# Crucible makes veggies



## Eamon Burke (Oct 22, 2011)

Chewiest broccoli ever? :groucho:


----------



## Paco.McGraw (Oct 22, 2011)

The funniest thing to me is I work about a mile and a half north of the Val Verde warehouse.

It's cool to see something from the Rio Grande Valley on one of these forums that isn't posted by me.

-Sam


----------



## slowtyper (Oct 22, 2011)

I don't get it...


----------



## Eamon Burke (Oct 22, 2011)

http://zknives.com/knives/steels/cpm_3v.shtml

It's a joke that hits me about every time I go in the walk in, and this is the only place on the planet where the joke could be understood.


----------



## obtuse (Oct 22, 2011)

Nice! That broccoli must be some tough stuff. I'm still waiting to see a kitchen knife in CPM 3V.


----------



## ecchef (Oct 22, 2011)

How's the edge retention?


----------



## obtuse (Oct 22, 2011)

Do you use a water jet or laser to cut that broccoli?


----------



## ecchef (Oct 22, 2011)

Hmmmm...look at those Chinese kanji.
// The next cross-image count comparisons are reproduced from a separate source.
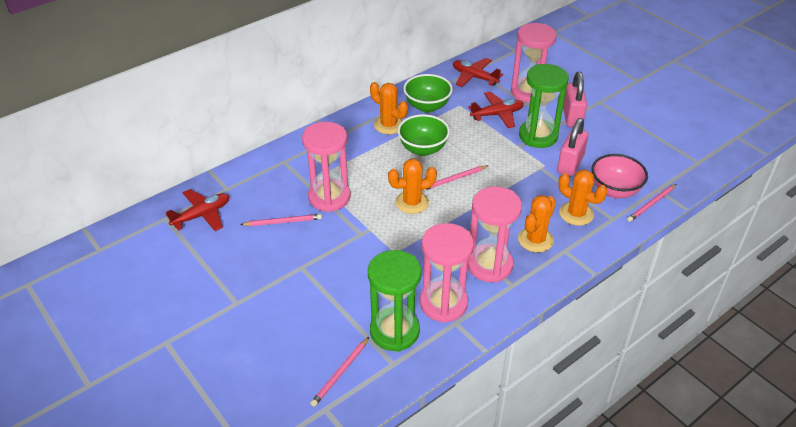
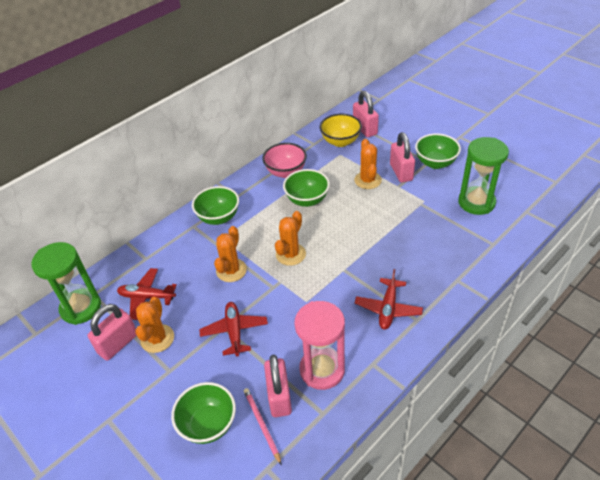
green bowl: 2 -> 4
pink hourglass: 4 -> 1
pink padlock: 2 -> 4
pink pencil: 4 -> 1
yellow bowl: 0 -> 1

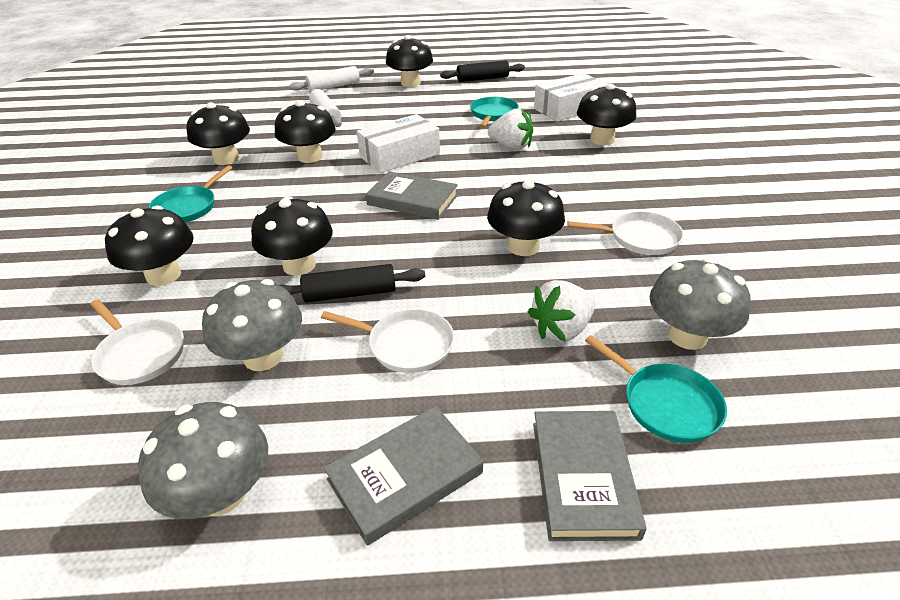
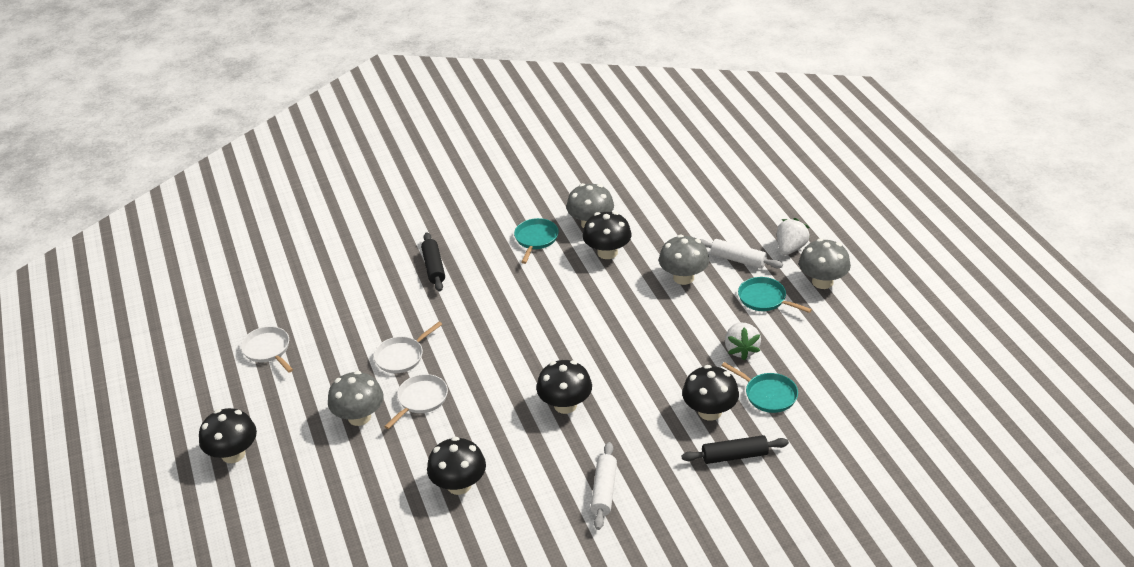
black mushroom: 7 -> 5
grey book: 3 -> 0
grey mushroom: 3 -> 4
white box: 2 -> 0

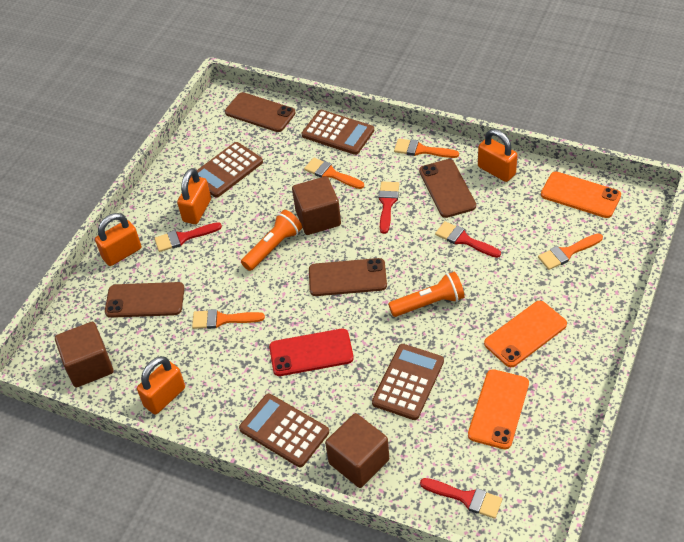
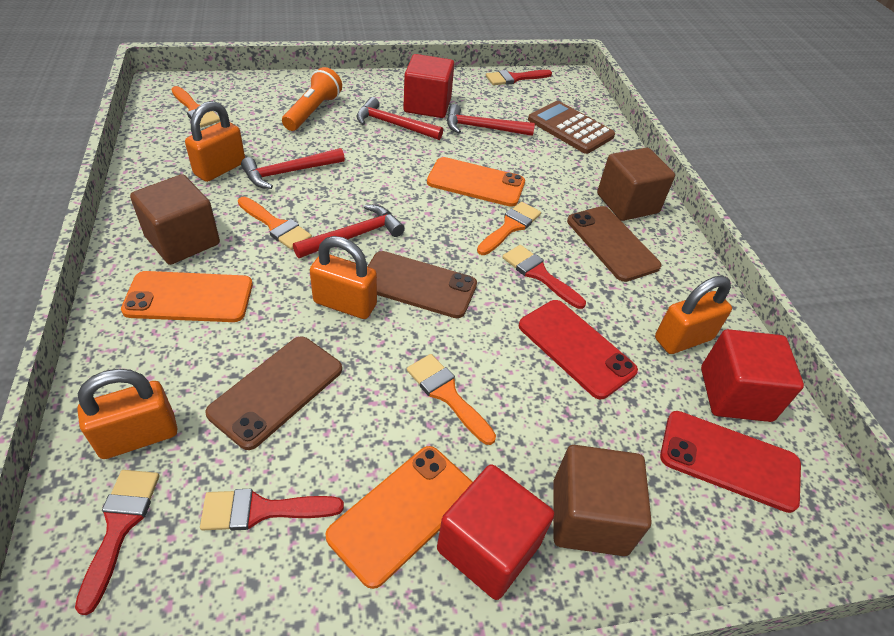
brown calculator: 4 -> 1
brown phone: 4 -> 3
orange flashlight: 2 -> 1
red cube: 0 -> 3
red hammer: 0 -> 4
red phone: 1 -> 2

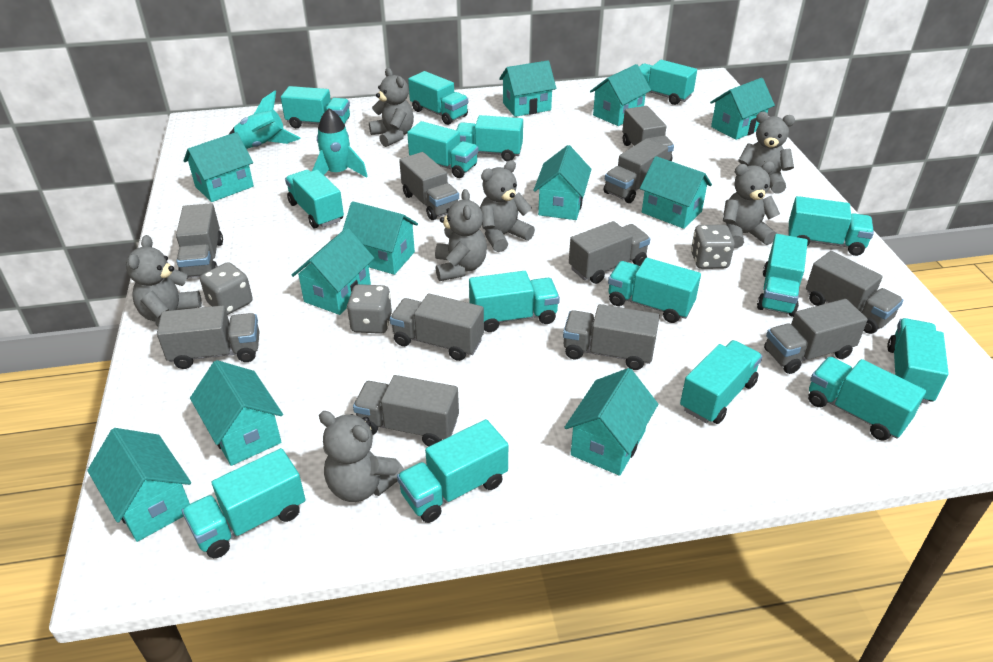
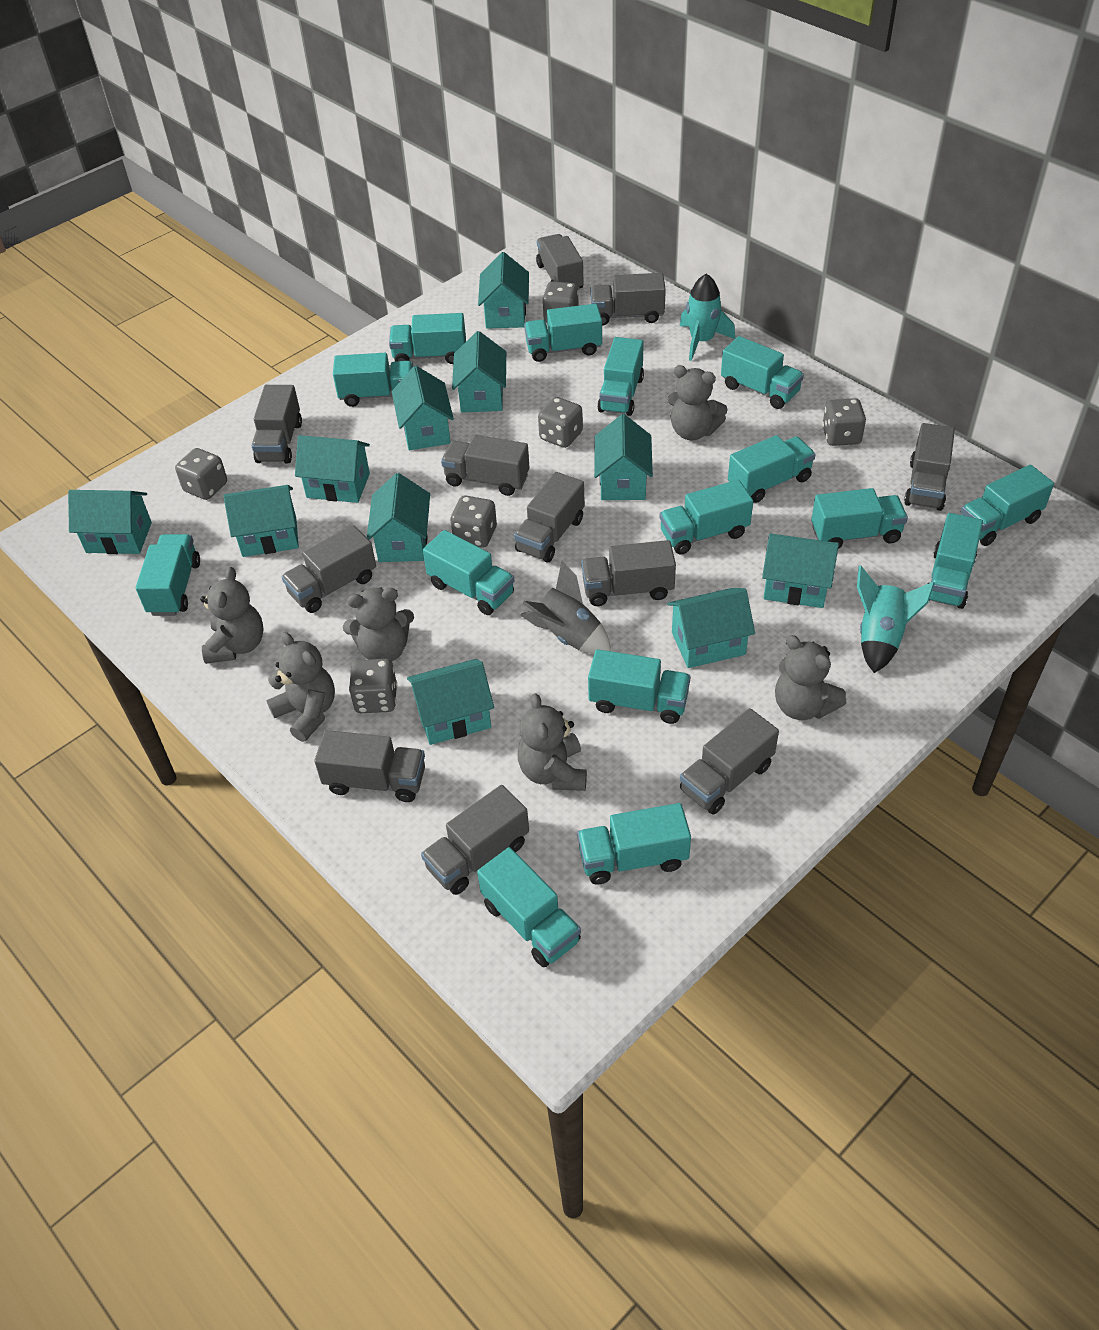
grey dice: 3 -> 6
grey rocket: 0 -> 1
grey teddy bear: 7 -> 6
Might not be _real_ 3v. :disdain:


----------



## Eamon Burke (Oct 22, 2011)

obtuse said:


> Do you use a water jet or laser to cut that broccoli?


 
Here's me getting through an unusually large crown:

[video=youtube;QgbChbJzTQQ]http://www.youtube.com/watch?feature=player_embedded&v=QgbChbJzTQQ[/video]


----------



## BraisedorStewed (Oct 23, 2011)

Forge blanch and cryo shock?


----------



## Mike Davis (Oct 24, 2011)

HAHAHAHAHAHA! LMAO! Great stuff!


----------